On Saturday, February 20, 2021 5:00 AM, Kristian Gjøsteen <kristian.gjosteen at ntnu.no> wrote:

> The attacks on GCM-AES and similar constructions that we have seen
> discussed here lately, almost always reduce to either key management
> or nonce management. While these problems are theoretically simple to
> solve, it turns out that this is not easy to solve for engineers

The solution is easy. Don't do that.

The point of nonces is to reuse expensive shared secrets, but shared secrets
are no longer expensive.

Make a new one time secret from a new one time public key every time
you start a stream.

The problem is that the elaborate infrastructure for re-use of of precious
shared secrets is complicated to implement, and easy to implement wrong.
Don't reuse them.

A stream cipher such as ChaCha20 can be though of as enormous widely
known and widely shared one time pad

Despite being universally known, the pad is still one time because it is so
enormous, that if you always start at a random secret point in the pad,
no one is ever going to reuse.

The pad is composed of 2^384 512 bit blocks, and the 256 bit secret is the
high order part of the position in the pad, the nonce is some part of the
remaining 128 bits of the position, and message position of the 512 bit
block is the remaining position bits after the nonce.

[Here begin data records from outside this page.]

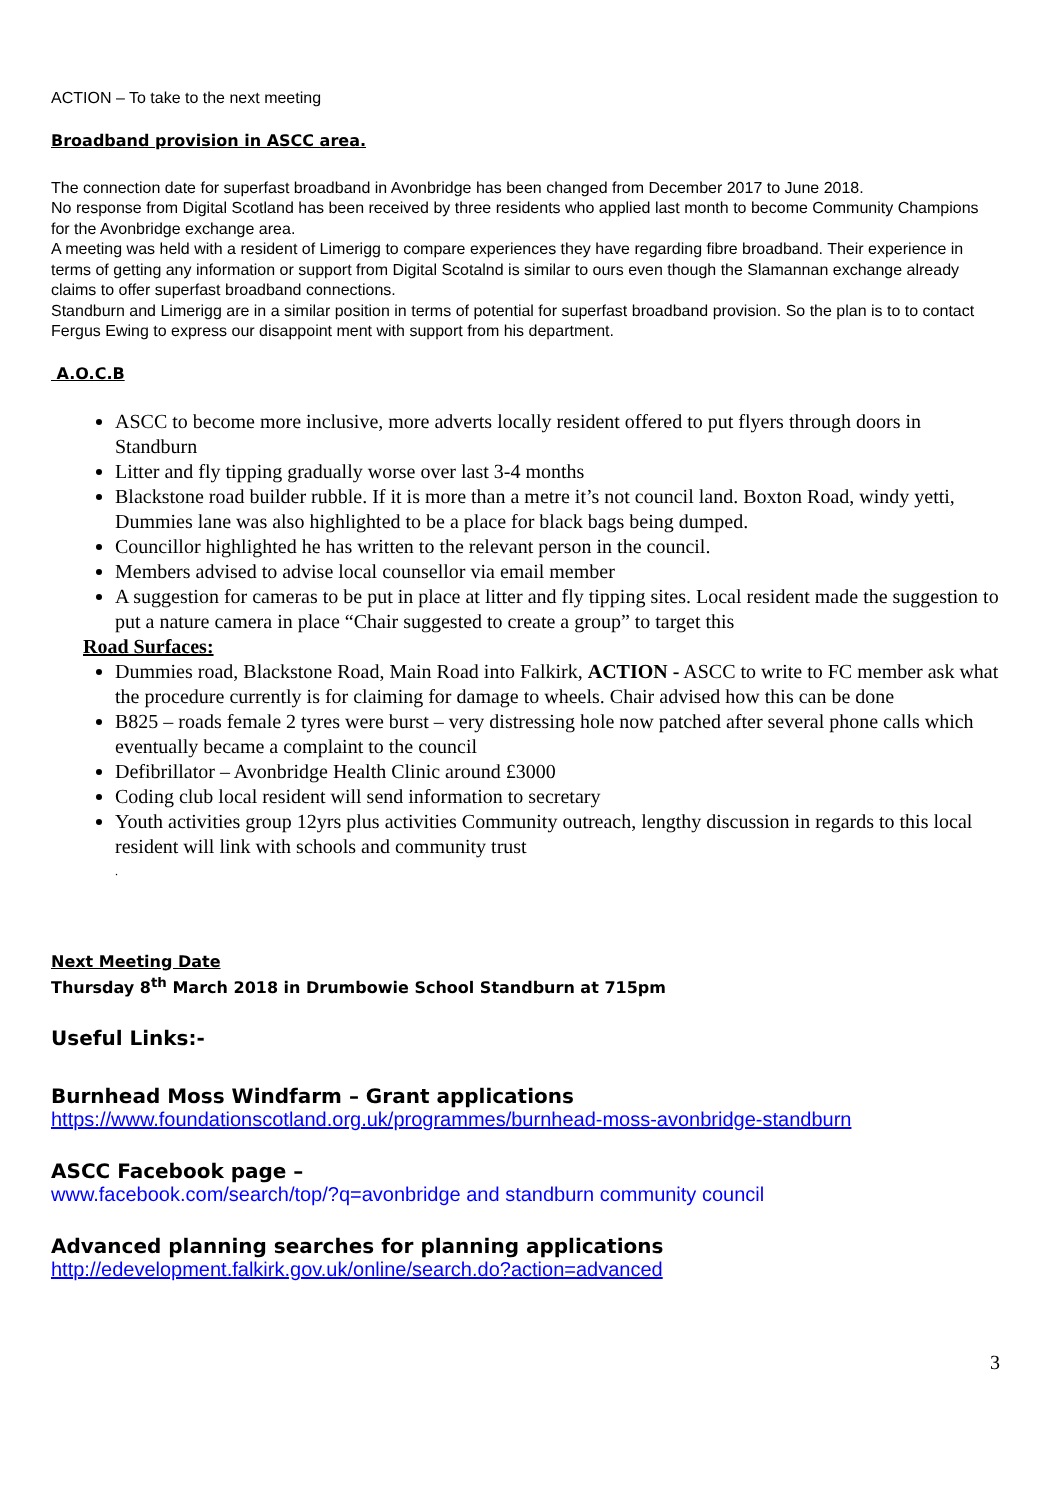ACTION – To take to the next meeting
Broadband provision in ASCC area.
The connection date for superfast broadband in Avonbridge has been changed from December 2017 to June 2018.
No response from Digital Scotland has been received by three residents who applied last month to become Community Champions for the Avonbridge exchange area.
A meeting was held with a resident of Limerigg to compare experiences they have regarding fibre broadband. Their experience in terms of getting any information or support from Digital Scotalnd is similar to ours even though the Slamannan exchange already claims to offer superfast broadband connections.
Standburn and Limerigg are in a similar position in terms of potential for superfast broadband provision. So the plan is to to contact Fergus Ewing to express our disappoint ment with support from his department.
A.O.C.B
ASCC to become more inclusive, more adverts locally resident offered to put flyers through doors in Standburn
Litter and fly tipping gradually worse over last 3-4 months
Blackstone road builder rubble. If it is more than a metre it’s not council land. Boxton Road, windy yetti, Dummies lane was also highlighted to be a place for black bags being dumped.
Councillor highlighted he has written to the relevant person in the council.
Members advised to advise local counsellor via email member
A suggestion for cameras to be put in place at litter and fly tipping sites. Local resident made the suggestion to put a nature camera in place “Chair suggested to create a group” to target this
Road Surfaces:
Dummies road, Blackstone Road, Main Road into Falkirk, ACTION - ASCC to write to FC member ask what the procedure currently is for claiming for damage to wheels. Chair advised how this can be done
B825 – roads female 2 tyres were burst – very distressing hole now patched after several phone calls which eventually became a complaint to the council
Defibrillator – Avonbridge Health Clinic around £3000
Coding club local resident will send information to secretary
Youth activities group 12yrs plus activities Community outreach, lengthy discussion in regards to this local resident will link with schools and community trust
.
Next Meeting Date
Thursday 8<sup>th</sup> March 2018 in Drumbowie School Standburn at 715pm
Useful Links:-
Burnhead Moss Windfarm – Grant applications
https://www.foundationscotland.org.uk/programmes/burnhead-moss-avonbridge-standburn
ASCC Facebook page –
www.facebook.com/search/top/?q=avonbridge and standburn community council
Advanced planning searches for planning applications
http://edevelopment.falkirk.gov.uk/online/search.do?action=advanced
3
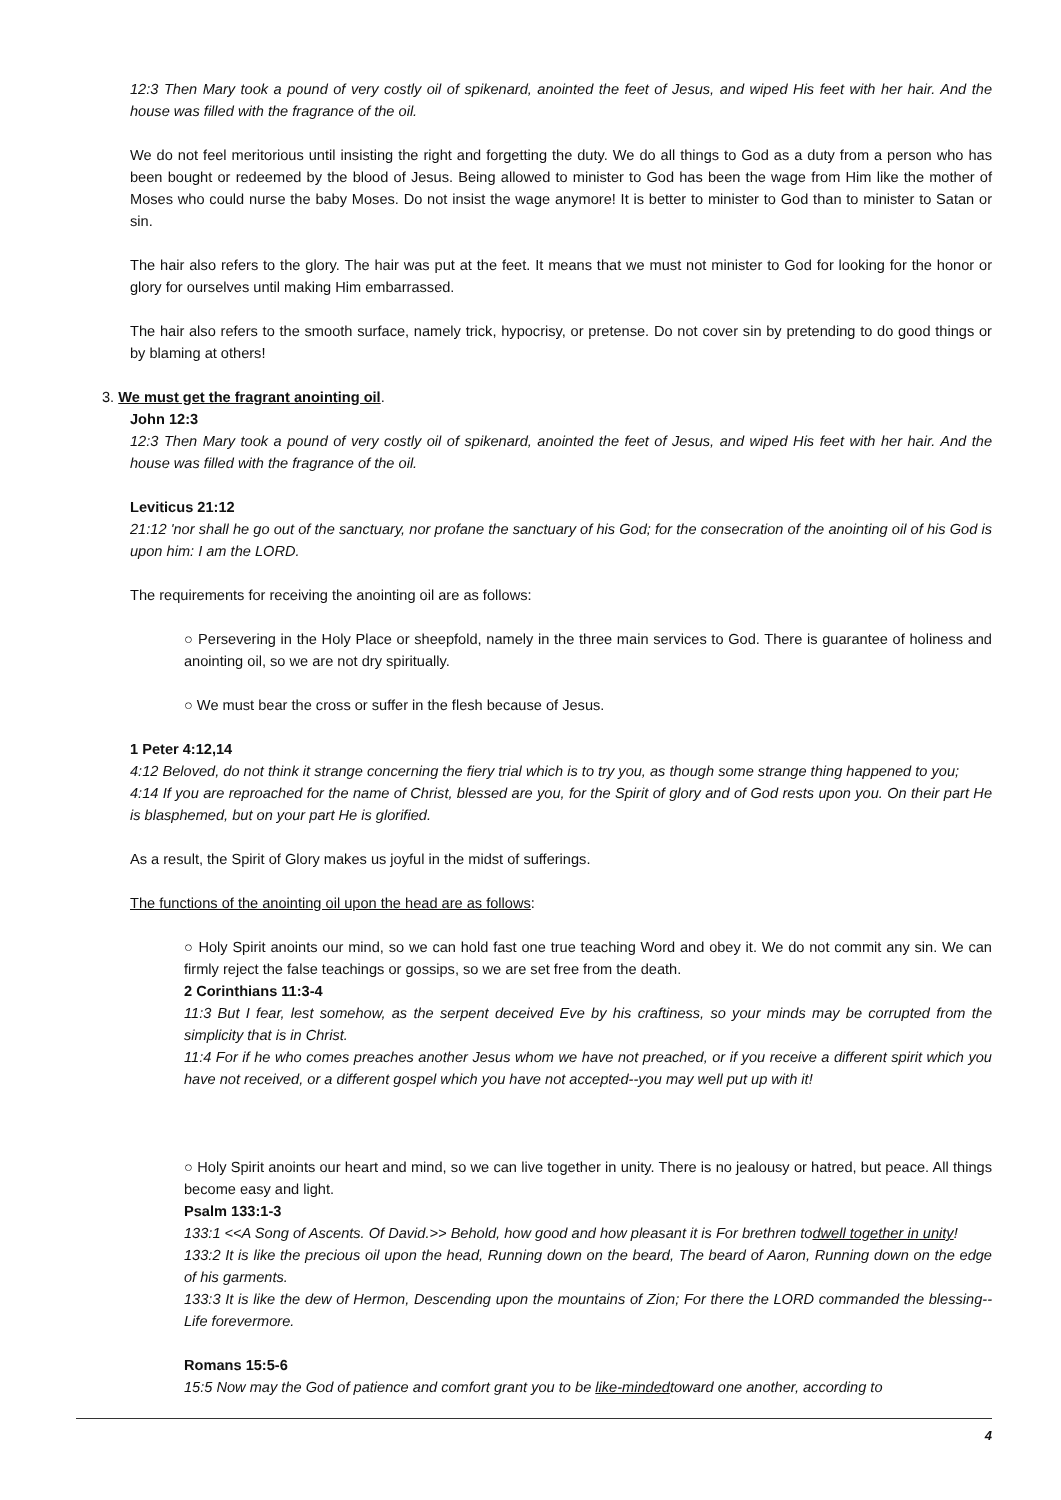12:3 Then Mary took a pound of very costly oil of spikenard, anointed the feet of Jesus, and wiped His feet with her hair. And the house was filled with the fragrance of the oil.
We do not feel meritorious until insisting the right and forgetting the duty. We do all things to God as a duty from a person who has been bought or redeemed by the blood of Jesus. Being allowed to minister to God has been the wage from Him like the mother of Moses who could nurse the baby Moses. Do not insist the wage anymore! It is better to minister to God than to minister to Satan or sin.
The hair also refers to the glory. The hair was put at the feet. It means that we must not minister to God for looking for the honor or glory for ourselves until making Him embarrassed.
The hair also refers to the smooth surface, namely trick, hypocrisy, or pretense. Do not cover sin by pretending to do good things or by blaming at others!
3. We must get the fragrant anointing oil.
John 12:3
12:3 Then Mary took a pound of very costly oil of spikenard, anointed the feet of Jesus, and wiped His feet with her hair. And the house was filled with the fragrance of the oil.
Leviticus 21:12
21:12 'nor shall he go out of the sanctuary, nor profane the sanctuary of his God; for the consecration of the anointing oil of his God is upon him: I am the LORD.
The requirements for receiving the anointing oil are as follows:
○ Persevering in the Holy Place or sheepfold, namely in the three main services to God. There is guarantee of holiness and anointing oil, so we are not dry spiritually.
○ We must bear the cross or suffer in the flesh because of Jesus.
1 Peter 4:12,14
4:12 Beloved, do not think it strange concerning the fiery trial which is to try you, as though some strange thing happened to you;
4:14 If you are reproached for the name of Christ, blessed are you, for the Spirit of glory and of God rests upon you. On their part He is blasphemed, but on your part He is glorified.
As a result, the Spirit of Glory makes us joyful in the midst of sufferings.
The functions of the anointing oil upon the head are as follows:
○ Holy Spirit anoints our mind, so we can hold fast one true teaching Word and obey it. We do not commit any sin. We can firmly reject the false teachings or gossips, so we are set free from the death.
2 Corinthians 11:3-4
11:3 But I fear, lest somehow, as the serpent deceived Eve by his craftiness, so your minds may be corrupted from the simplicity that is in Christ.
11:4 For if he who comes preaches another Jesus whom we have not preached, or if you receive a different spirit which you have not received, or a different gospel which you have not accepted--you may well put up with it!
○ Holy Spirit anoints our heart and mind, so we can live together in unity. There is no jealousy or hatred, but peace. All things become easy and light.
Psalm 133:1-3
133:1 <<A Song of Ascents. Of David.>> Behold, how good and how pleasant it is For brethren todwell together in unity!
133:2 It is like the precious oil upon the head, Running down on the beard, The beard of Aaron, Running down on the edge of his garments.
133:3 It is like the dew of Hermon, Descending upon the mountains of Zion; For there the LORD commanded the blessing--Life forevermore.
Romans 15:5-6
15:5 Now may the God of patience and comfort grant you to be like-mindedtoward one another, according to
4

If you do lots of clever stuff handling different parts of the position differently,
you are bound to foul up, and wind up re-using some tiny part of this
enormous pad. Don't do that. Don't re-use shared secrets.

Shared secrets are cheap. If no nonces, if the "nonce" and the start position
are just some more bits of the shared secret, no nonce management.
If no shared secret re-use, no shared secret management.